Equivariant 3D Conditional Diffusion Model for Molecular Linker Design
From early drug discovery researchers face a daunting challenge – to find drug-like candidate molecules among approximately 10^60 possible molecular structures. One successful solution is to start from smaller “fragment” molecules, a strategy known as fragment-based drug design (FBDD). In the FBDD process, the first step is to computationally screen for fragments that bind to the target protein pocket, and then link these fragments into a single compound. When connecting fragments, their geometric conformations and the structure of the protein pocket need to be considered to design potential drug molecules with high binding affinity.
This paper introduces a new molecular linker design method called DiffLinker. It is a 3D Equivariant Diffusion model that can generate linker structures connecting any number of disconnected fragments. Unlike previous autoregressive methods, DiffLinker can generate linkers connecting two or more fragments at once, without pre-determining the number of linker atoms or connection sites. Furthermore, the model can incorporate target protein pocket information to generate molecules that effectively bind to it.
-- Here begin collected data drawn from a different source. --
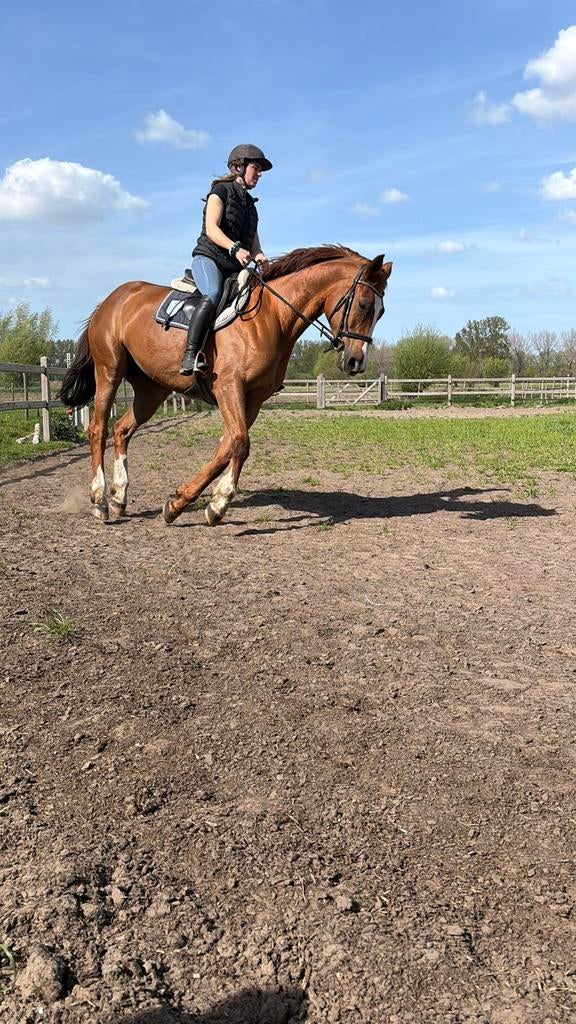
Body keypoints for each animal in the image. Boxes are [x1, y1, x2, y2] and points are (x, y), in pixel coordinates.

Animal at [59, 245, 392, 526]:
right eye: (364, 304)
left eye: (382, 312)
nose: (355, 362)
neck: (272, 317)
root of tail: (112, 299)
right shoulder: (228, 388)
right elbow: (240, 443)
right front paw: (216, 505)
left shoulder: (253, 398)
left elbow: (227, 448)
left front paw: (187, 503)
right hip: (109, 371)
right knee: (99, 429)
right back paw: (100, 500)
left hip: (152, 389)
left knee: (122, 430)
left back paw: (119, 498)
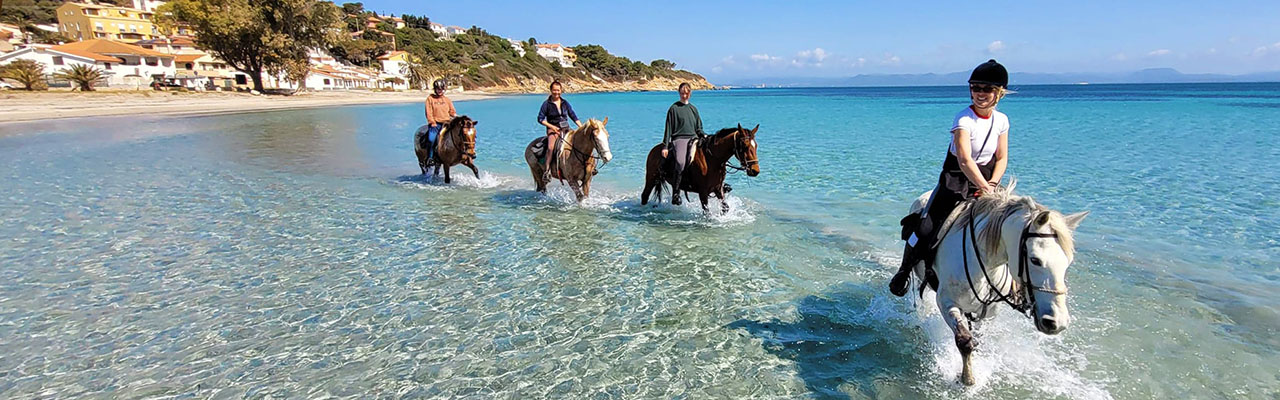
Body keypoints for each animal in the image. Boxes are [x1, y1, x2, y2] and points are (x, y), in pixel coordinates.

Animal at [901, 183, 1090, 387]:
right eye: (1035, 260)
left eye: (1068, 262)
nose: (1057, 322)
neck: (984, 261)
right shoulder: (946, 303)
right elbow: (964, 341)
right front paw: (967, 379)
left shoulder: (989, 311)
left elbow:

The paper is authored by Ilia Igashov et al., with the first author from École Polytechnique Fédérale de Lausanne, and collaborators from MIT, Microsoft Research AI, and the University of Oxford. The research was published in April 2024 in the journal Nature Machine Intelligence.
The researchers first trained and evaluated the DiffLinker model on public datasets such as ZINC and CASF. Experimental results showed that compared to other linker design methods, the molecules generated by DiffLinker have higher synthetic accessibility, better drug-likeness, higher chemical diversity, and better reproduce reference molecular structures.
Next, the researchers proposed a new and more challenging Geom dataset, where each example contains 3 or more fragments to be connected. On this dataset, DiffLinker demonstrated outstanding performance, with 93% of the generated molecules being valid, while other methods could hardly generate valid ones.
In the conditional setting, DiffLinker incorporated the target protein pocket’s atomic cloud to generate linker structures compatible with the protein pocket’s conformation. Compared to methods that only generate molecules based on fragments, the molecules generated by DiffLinker under pocket constraints exhibited fewer strained conformations and higher predicted binding affinities.
Finally, the researchers illustrated the practical application of DiffLinker in drug design through three real case studies (design of HSP90 inhibitors, IMPDH inhibitors, and JNK inhibitors). The results showed that DiffLinker could successfully reproduce known active molecules reported in the literature and generate new molecules with better physicochemical properties and binding affinities.
This research provides a new and efficient tool for fragment-based drug design. DiffLinker can design structures connecting different fragments more quickly and accurately, automatically determining the number of linker atoms and connection sites, avoiding the complex process of manual design. Moreover, by incorporating protein pocket information for conditional generation, DiffLinker can provide more informative candidate molecules for the FBDD strategy. Overall, DiffLinker shows great application prospects and is expected to accelerate the discovery and development of new drugs.